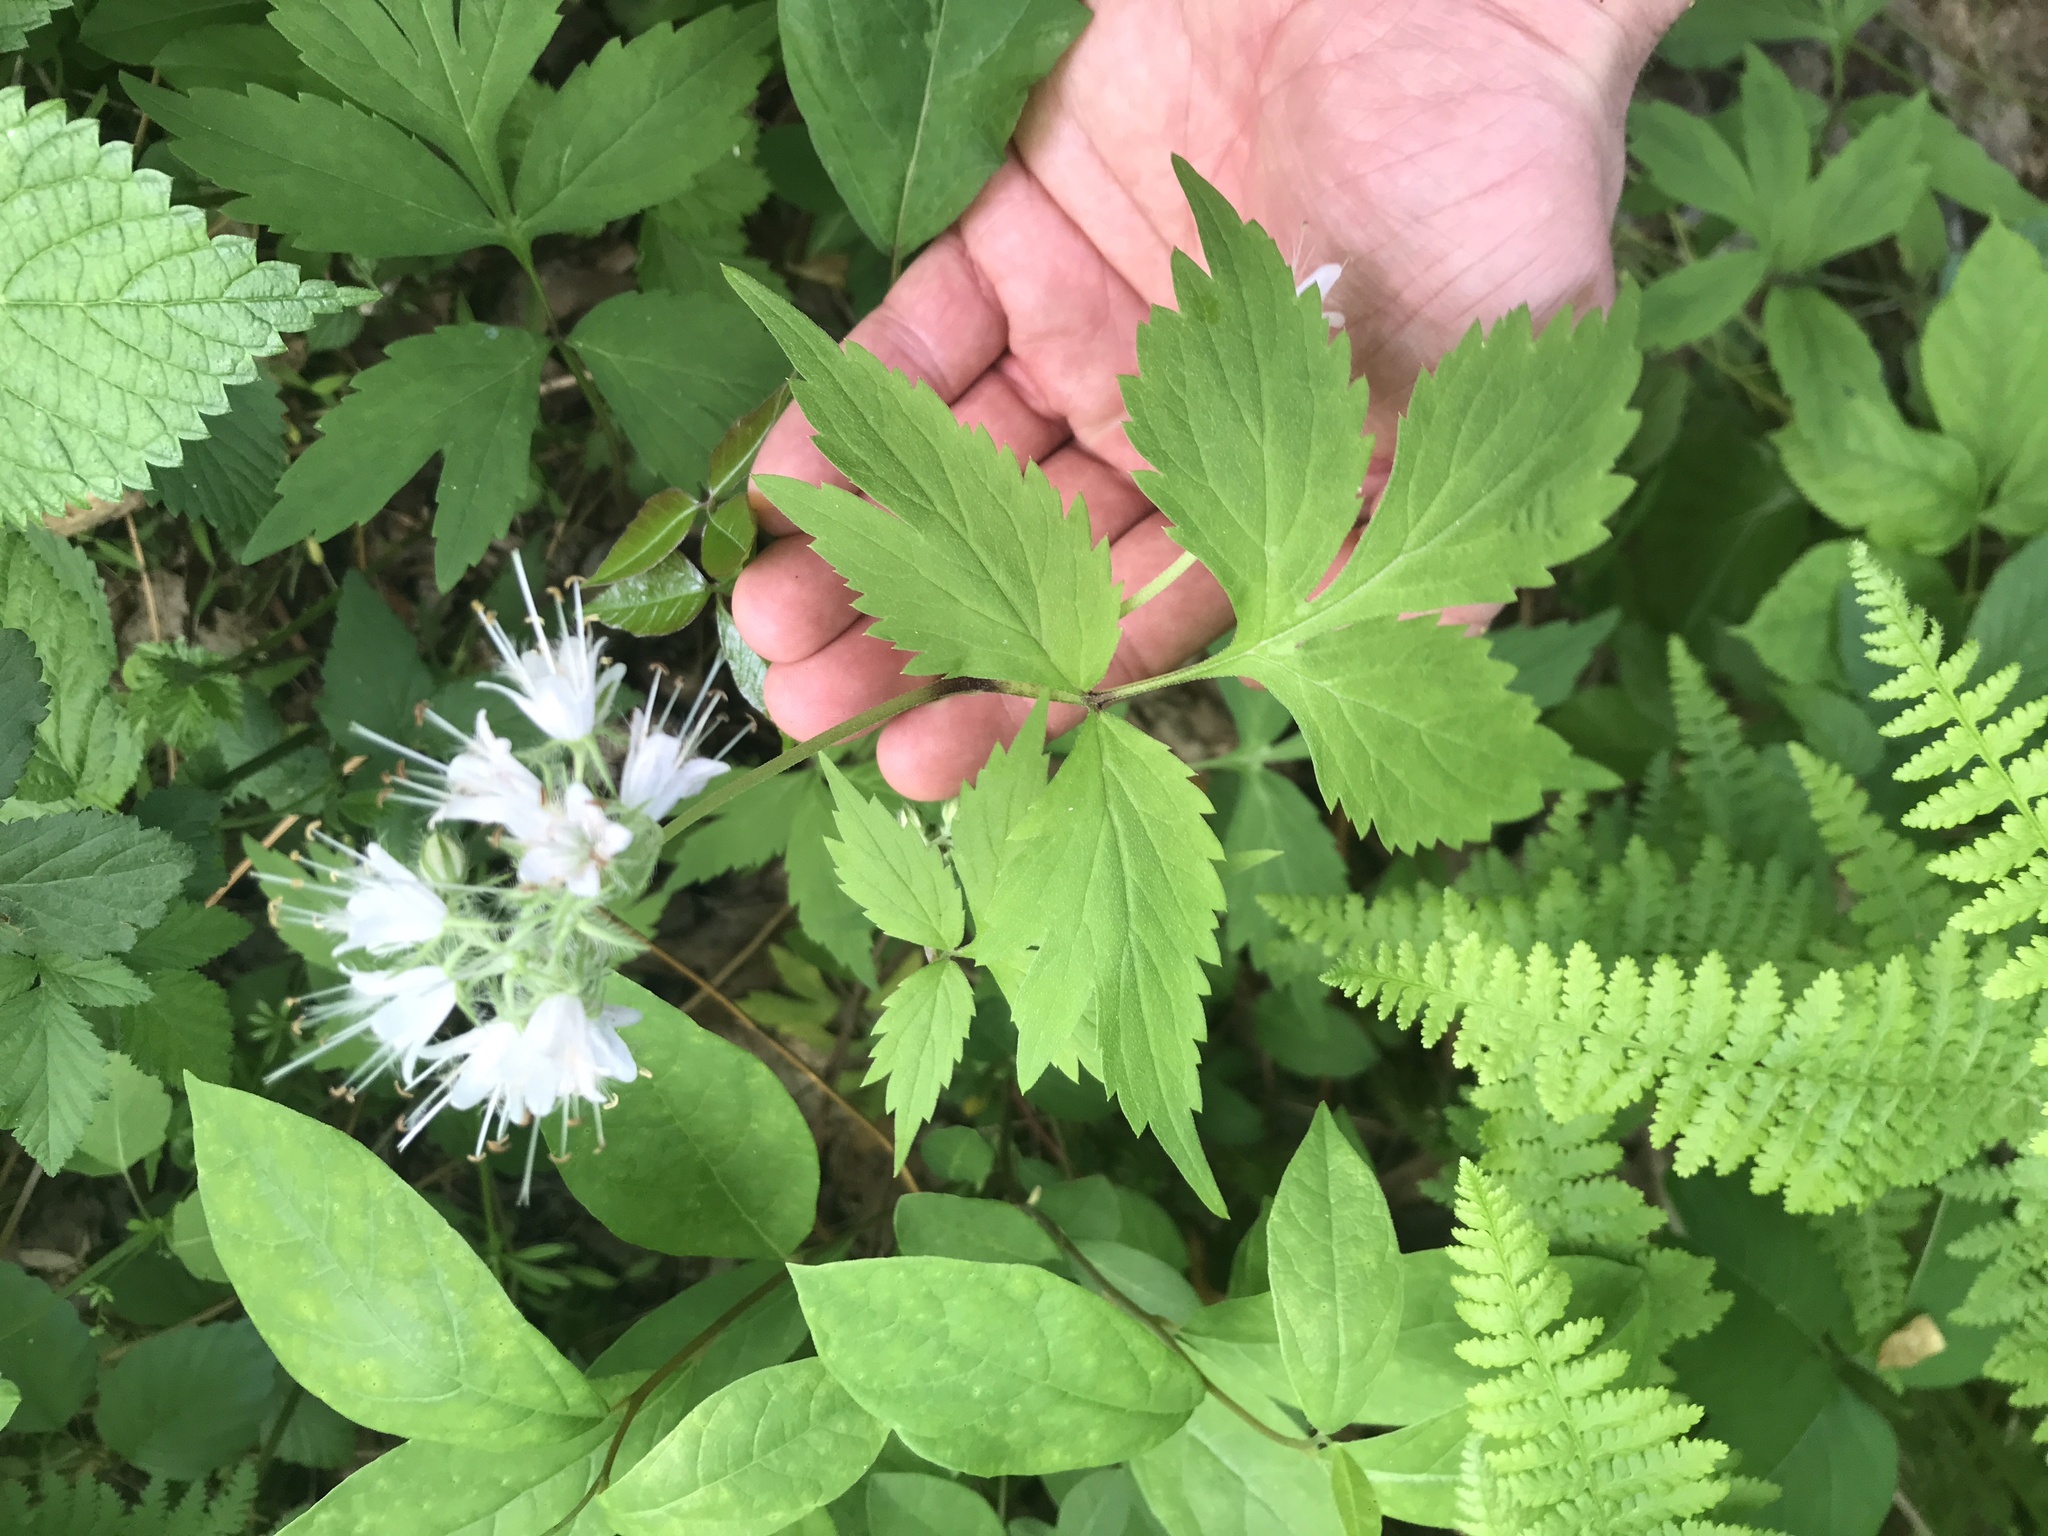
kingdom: Plantae
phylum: Tracheophyta
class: Magnoliopsida
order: Boraginales
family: Hydrophyllaceae
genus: Hydrophyllum
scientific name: Hydrophyllum virginianum
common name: Virginia waterleaf
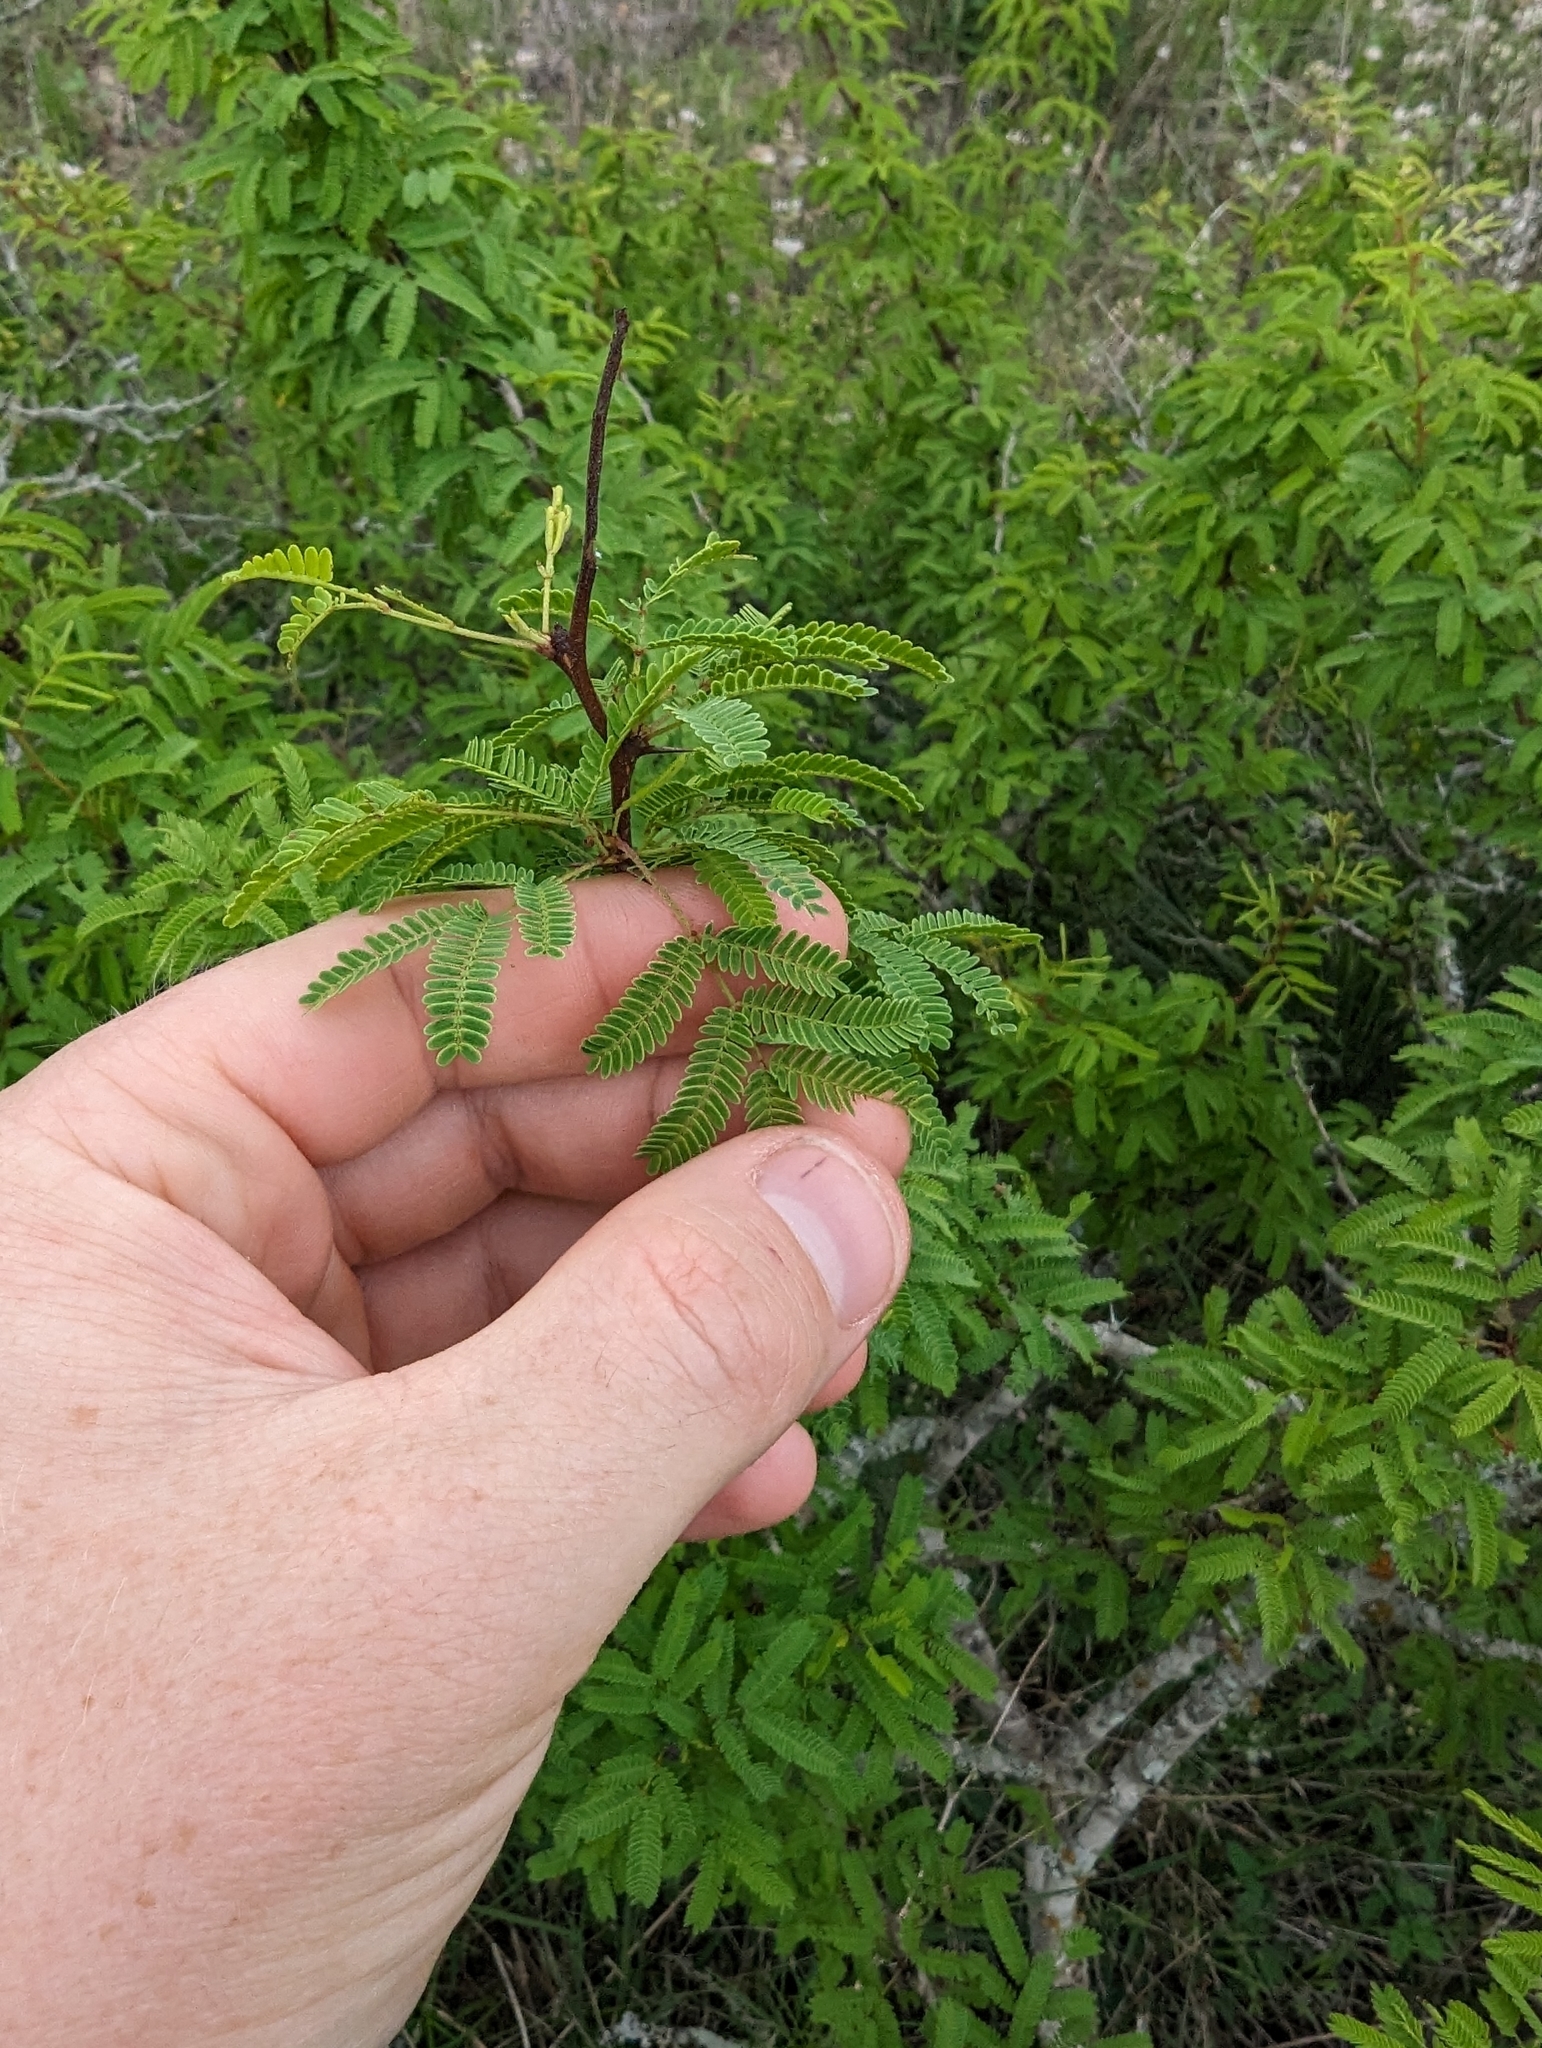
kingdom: Plantae
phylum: Tracheophyta
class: Magnoliopsida
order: Fabales
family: Fabaceae
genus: Vachellia
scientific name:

-- Objective --
Rewrite the stretch of items from the line containing "genus: Hydrophyllum" through the end of the items, swapping "phylum" for "division" and leaving everything else unchanged. Give back only those lines, without the pictures.

-- Task response --
genus: Hydrophyllum
scientific name: Hydrophyllum virginianum
common name: Virginia waterleaf
kingdom: Plantae
division: Tracheophyta
class: Magnoliopsida
order: Fabales
family: Fabaceae
genus: Vachellia
scientific name:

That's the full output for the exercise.